The Dynamic Duo of Social Security Planning — With Marc Kiner and Jim Blair
Social Security. It’s something nearly every client will rely on for retirement income. But claiming Social Security can be complicated, and if done incorrectly, it can cost a client thousands of dollars at a time they need money most.
After 35 years of experience in public accounting, Marc Kiner realized that his clients needed help making Social Security decisions. But he needed to be educated on the topic himself, and he realized advisors needed to be educated on Social Security as well.
Kiner teamed up with Jim Blair, who was no stranger to Social Security. Blair had decades of experience working for the Social Security Administration, and he knew his way around the system.
The two of them are partners in Premier Social Security Consulting in Cincinnati, where they offer Social Security consulting to clients as well as advisors.
Seeing the need for advisors to learn more about Social Security, they began the National Social Security Advisor certificate program, giving advisors a tool to increase their value to clients.
Social Security is not a one-size-fits-all program, and each client’s claiming decision depends on their individual situation.
In this interview with InsuranceNewsNet Publisher Paul Feldman, Kiner and Blair clear up some of the misconceptions about Social Security and discuss what inspires them to provide advice in this arena.
PAUL FELDMAN: You created one of the few Social Security planning certification programs. How did you both find yourself doing this?
MARC KINER: I earned my CPA license back in 1980. As time went on, I was getting more questions about Social Security from my clients. I did not know who to go to for answers, so I thought I would offer Social Security consulting services in my accounting practice.
I read two or three books cover to cover back in 2008, but I ended up with more questions than answers. So I knew I couldn’t provide this service.
One day, I was in a local restaurant, and an attorney whom I had known for about 10 years walked in. I went up to him and asked him whether he knew anyone who could educate me about Social Security. He told me his uncle worked for the Social Security Administration and was going to retire in a few months. His uncle ended up being my partner, Jim Blair. I talked to Jim in 2009 and gave him my grand vision of where this company would go if he joined up with me, and he flatly turned me down.

• DATASET EXCERPT:
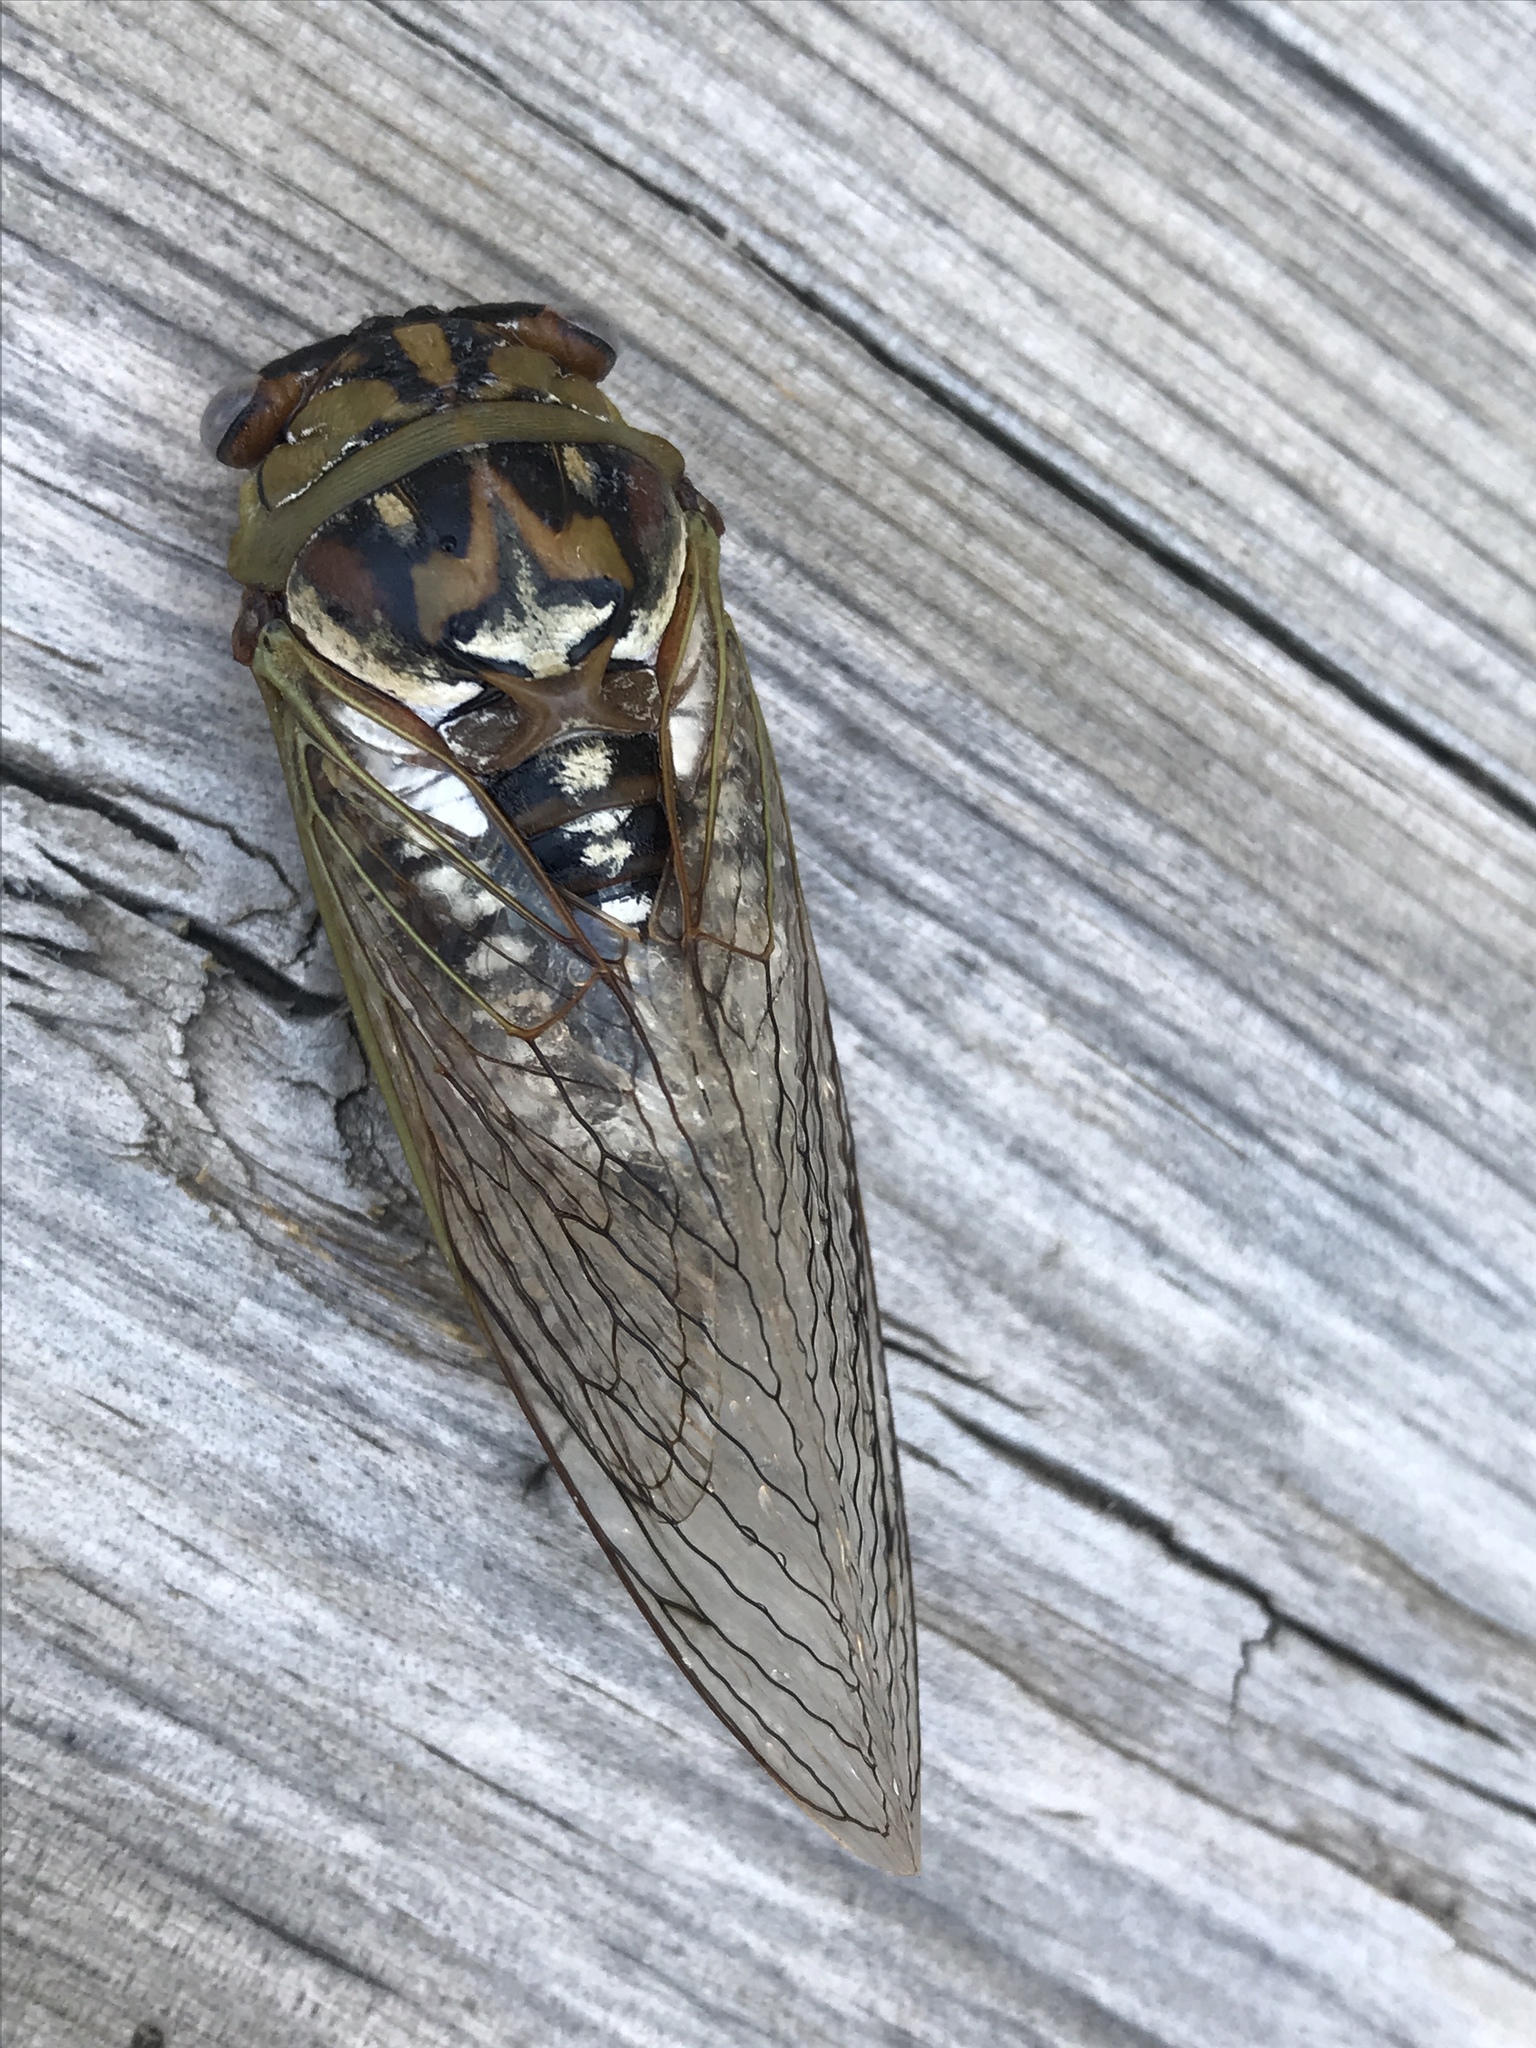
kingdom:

• TO DO:
A) In the Social Security interview, why did Marc Kiner decide he couldn't offer Social Security consulting after first trying to learn the subject? Answer in one to three sentences.
B) Please reproduce the part of the Social Security interview starting with "After 35 years" and going on through "well as advisors.".
C) Carry the Social Security interview forward with the next part after its final sentence.
The listing has no connection to the Social Security interview.

• FINAL ANSWERS:
A) In 2008 he read two or three books cover to cover, but he ended up with more questions than answers. That left him unable to provide the service himself.

B)
After 35 years of experience in public accounting, Marc Kiner realized that his clients needed help making Social Security decisions. But he needed to be educated on the topic himself, and he realized advisors needed to be educated on Social Security as well.
Kiner teamed up with Jim Blair, who was no stranger to Social Security. Blair had decades of experience working for the Social Security Administration, and he knew his way around the system.
The two of them are partners in Premier Social Security Consulting in Cincinnati, where they offer Social Security consulting to clients as well as advisors.

C)
JIM BLAIR: It’s true. I had planned on retiring and going fishing.
But I learned about Social Security because I listened to my mom. She said, “You should get a job with the government.” I got a job with the Social Security Administration as a service representative in Marion, Ohio. I was one of the folks who help people who have already started claiming Social Security. I helped people with retirement, survivor benefits and disability benefits. Eventually I ended up being a district manager, and I spent a total of about 35 years working for Social Security.
KINER: When Jim and I got together, our focus was to help folks across the country to understand and maximize their benefits. In 2013, we evolved into an education company when we created the first Social Security certificate program, called National Social Security Advisor.
After a day of intense training, the advisor takes an assessment. After they pass the assessment, they are awarded the NSSA certificate, and they can indicate that they are a certificate holder on their marketing materials.
We don’t sell investments or insurance. I don’t do taxes or accounting. We just focus on Social Security, pure and simple.
FELDMAN: What are some changes with Social Security that every advisor should know?
BLAIR: The Social Security program doesn’t change a whole lot. But there are always changes because of people getting older and the way Social Security computes benefits. The cost of living increase is that kind of thing.
What people need to understand is just because you’re 62 years old doesn’t mean it’s time to apply for benefits. Everybody’s situation is different.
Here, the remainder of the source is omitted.